Text excerpt:
Figure 4.5: Relative performance of all Round 2 SHA-3 Candidates (256-bit variants) in terms of the normalized throughput and the normalized area in Xilinx Virtex 5 (with SHA256 used as a reference point).)
of CubeHash, for which the performance point barely touches the normalized line in case of both presented families, other candidates fail to meet the same level of performance compared to SHA-512. Additionally, by comparing diagrams for Virtex 5 and Stratix III, it can be seen that the algorithms' performance vary depending on the FPGA family.

Additionally, the overall normalized graphs for 256 and 512-bit variants are plotted in Figures 4.9 and 4.10. The same criterion as used earlier for 256 -bit variants of SHA3 candidates in case of Virtex 5 and Stratix III, can be applied to the case of overall normalized results. In case of 512-bit variants, two groups can be formed based on the area requirements of candidates, with BMW, ECHO and SIMD demonstrating prohibitively large area requirements.

Finally, we present a combined graph representing an overall normalized throughput vs. overall normalized area of 256 and 512-bit variants normalized to SHA-256 in Figure 4.11.


Figure 4.6: Relative performance of all Round 2 SHA-3 Candidates (256-bit variants) in terms of the normalized throughput and the normalized area in Stratix III (with SHA-256 used as a reference point).)


Figure 4.7: Relative performance of all Round 2 SHA-3 Candidates (512-bit variants) in terms of the normalized throughput and the normalized area in Virtex 5 (with SHA-512 used as a reference point).)


Figure 4.8: Relative performance of all Round 2 SHA-3 Candidates (512-bit variants) in terms of the normalized throughput and the normalized area in Stratix III (with SHA-512 used as a reference point).)


Figure 4.9: Relative performance of all Round 2 SHA-3 Candidates (256-bit variants) in terms of the overall normalized throughput and the overall normalized area (with SHA-256 used as a reference point).)


Figure 4.10: Relative performance of all Round 2 SHA-3 Candidates (512-bit variants) in terms of the overall normalized throughput and the overall normalized area (with SHA-512 used as a reference point).)

Recorded data:
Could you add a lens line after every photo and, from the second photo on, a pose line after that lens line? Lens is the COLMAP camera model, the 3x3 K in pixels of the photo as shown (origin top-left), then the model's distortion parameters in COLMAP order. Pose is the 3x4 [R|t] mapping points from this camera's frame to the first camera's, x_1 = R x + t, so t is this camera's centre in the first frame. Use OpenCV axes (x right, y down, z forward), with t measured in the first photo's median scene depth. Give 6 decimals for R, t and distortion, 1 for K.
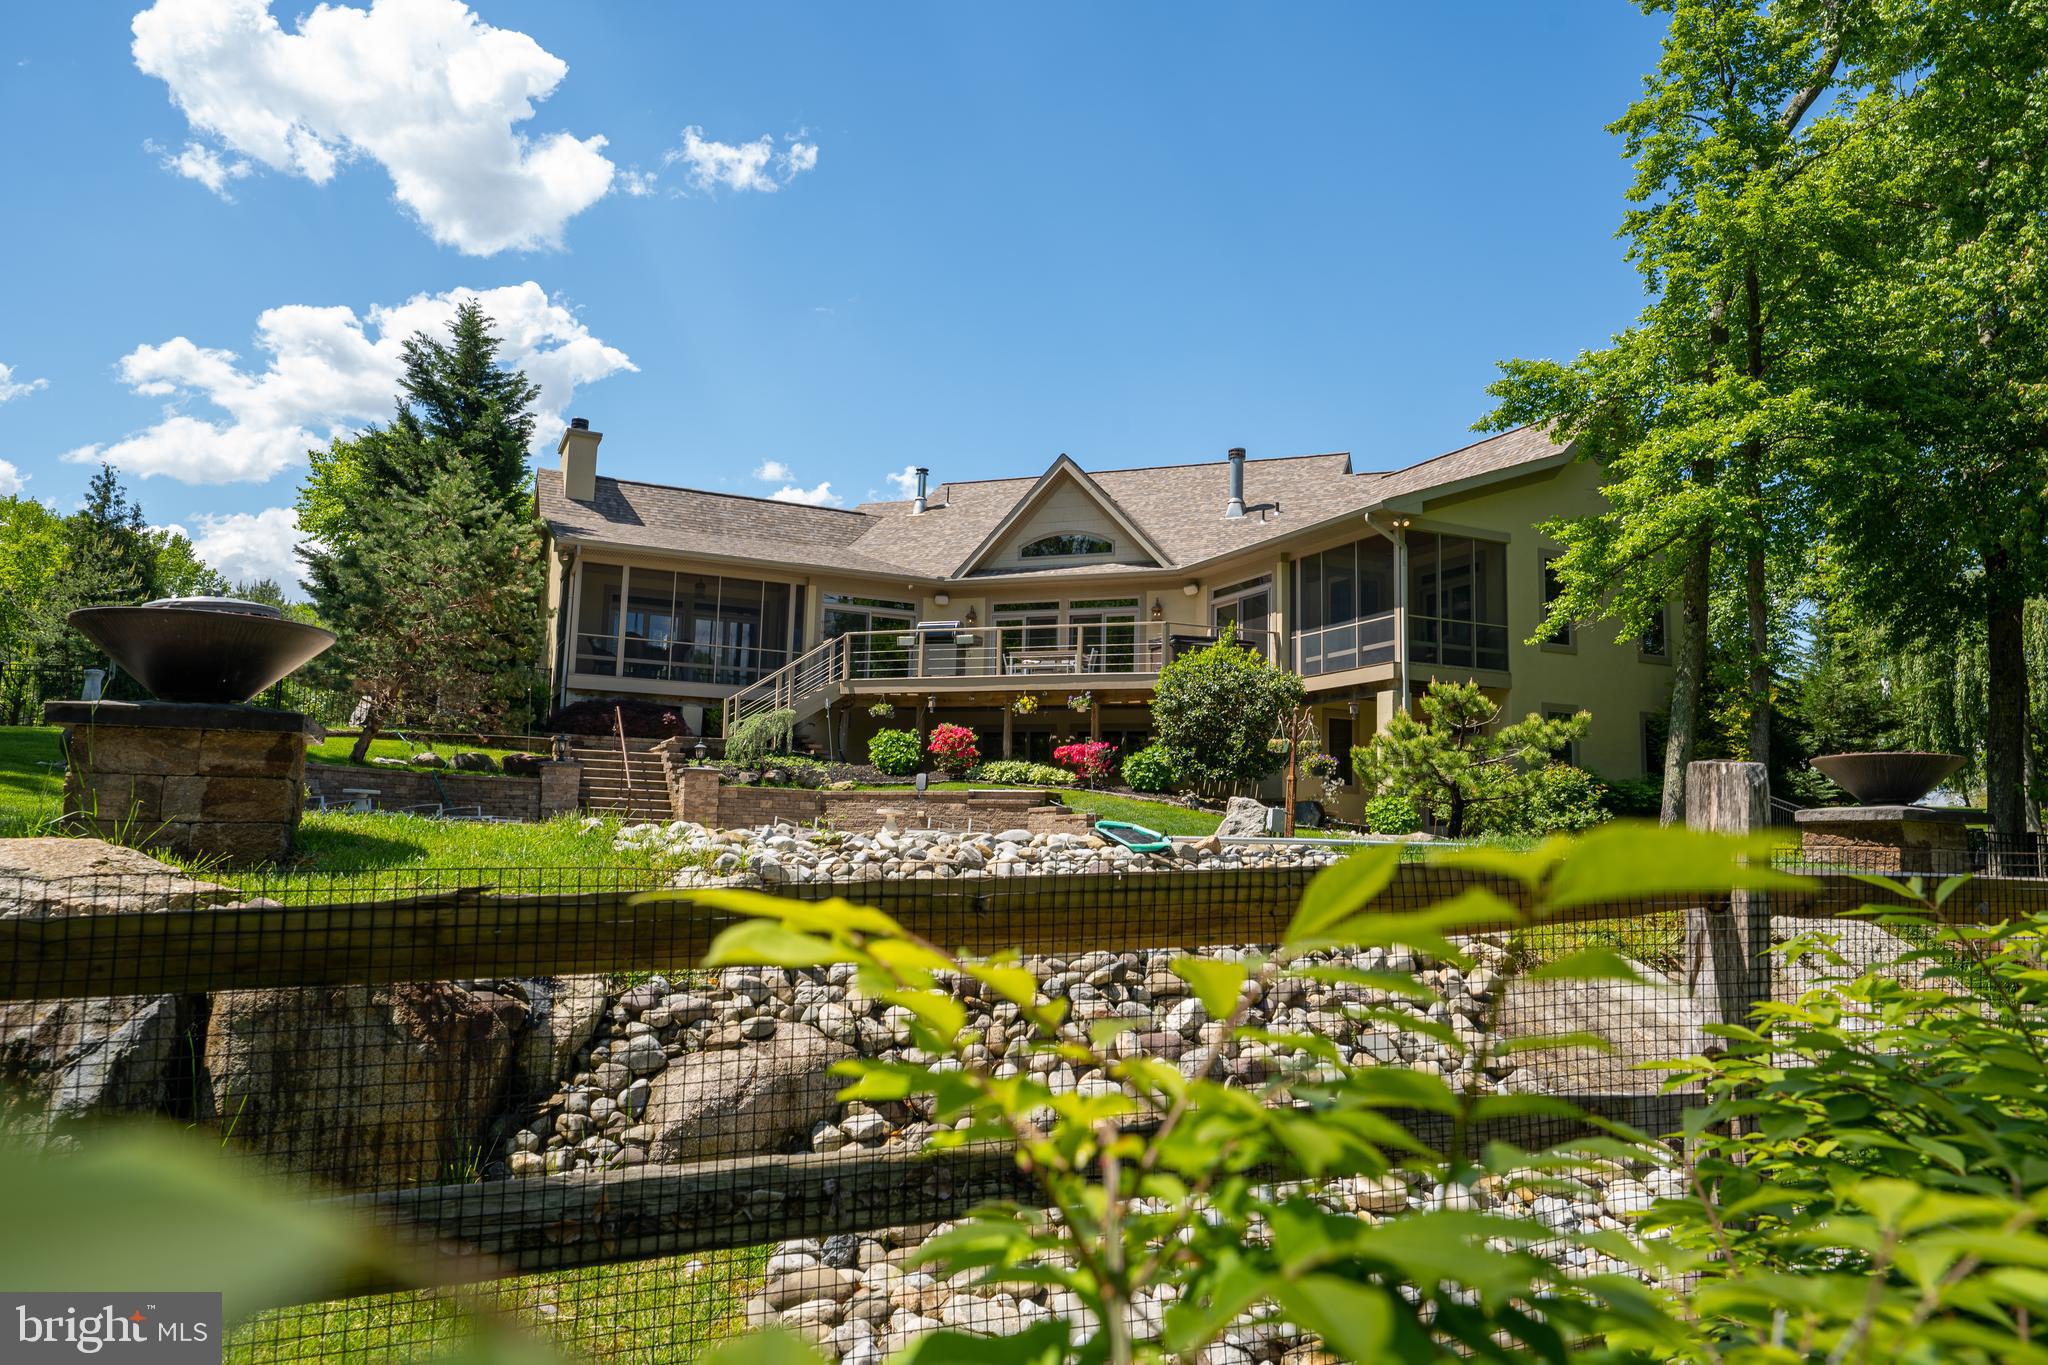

What you need to do:
• A. Summarize the excerpt on SHA-3 candidate performance in FPGAs in three sentences.
• B. Carry on the excerpt on SHA-3 candidate performance in FPGAs, starting right after its final line.
The data shown here were taken from a separate source.

Activity answers:
• A. Comparing the Virtex 5 and Stratix III diagrams shows that the performance of the algorithms varies depending on the FPGA family. Overall normalized graphs for the 256-bit and 512-bit variants appear in Figures 4.9 and 4.10, and among the 512-bit variants two groups can be formed by area, with BMW, ECHO and SIMD needing prohibitively large area. A combined graph in Figure 4.11 shows overall normalized throughput against overall normalized area for both variants, normalized to SHA-256.

• B.
Figure 4.11: Relative performance of all Round 2 SHA-3 Candidates (256 and 512-bit variants) in terms of the overall normalized throughput and the overall normalized area (with SHA-256 used as a reference point).

# Chapter 5: Results from Other Groups 

### 5.1 Best Results from Other Groups

Table 5.1 presents the best published results in terms of the throughput to area ratio for 256 -bit variants of the SHA-3 Round 2 Candidates, and contrasts them with the best results reported in this thesis. The implementation platform is Xilinx Virtex 5 family. This platform has been selected because majority of papers from other groups target this particular family. The corresponding throughput vs. area graph is also shown in Figure 5.1.

In general, due to our selection of the interface/protocol, the controller associated with all our designs cost us between 80 and 150 slices. This overhead mainly originates from the counter required to store the message length, communication module residing between FSM1, 2 and 3, and some additional control logic. As a result, small designs such as CubeHash may be at a disadvantage in terms of the throughput to area ratio compared to the designs from other groups, following different interfaces. However, with the exception of Shabal, most of our designs perform comparatively close (within $25 \%$ ), if not better than the best designs reported in the literature to date. Selected algorithms that underperform are discussed below:

- BLAKE: The design by Aumasson et al. [23] is much smaller than our design. This may be due to our inefficient implementation of the Permute unit (Figure 3.6). Additionally, the removal of the temporary message block register and its corresponding multiplexer should be able to further reduce our resource utilization.
- CubeHash: Interface overhead causes our throughput to area ratio to drop.
- Groestl: Interface overhead causes our throughput to area ratio to drop. Also, we may yet overlook a possible way to reduce resource utilization.
- Shabal: Detrey et al. [40] utilizes a shift register mode (SRL16) of Xilinx Multipurpose Look-Up Tables.
- Skein: The differences may have been caused by an inefficient implementation of the proposed design.

Table 5.1: Comparison of the best designs from other groups in terms of the Throughput to Area Ratio with designs presented in this paper. All designs concern 256-bit variants of the SHA-3 candidates.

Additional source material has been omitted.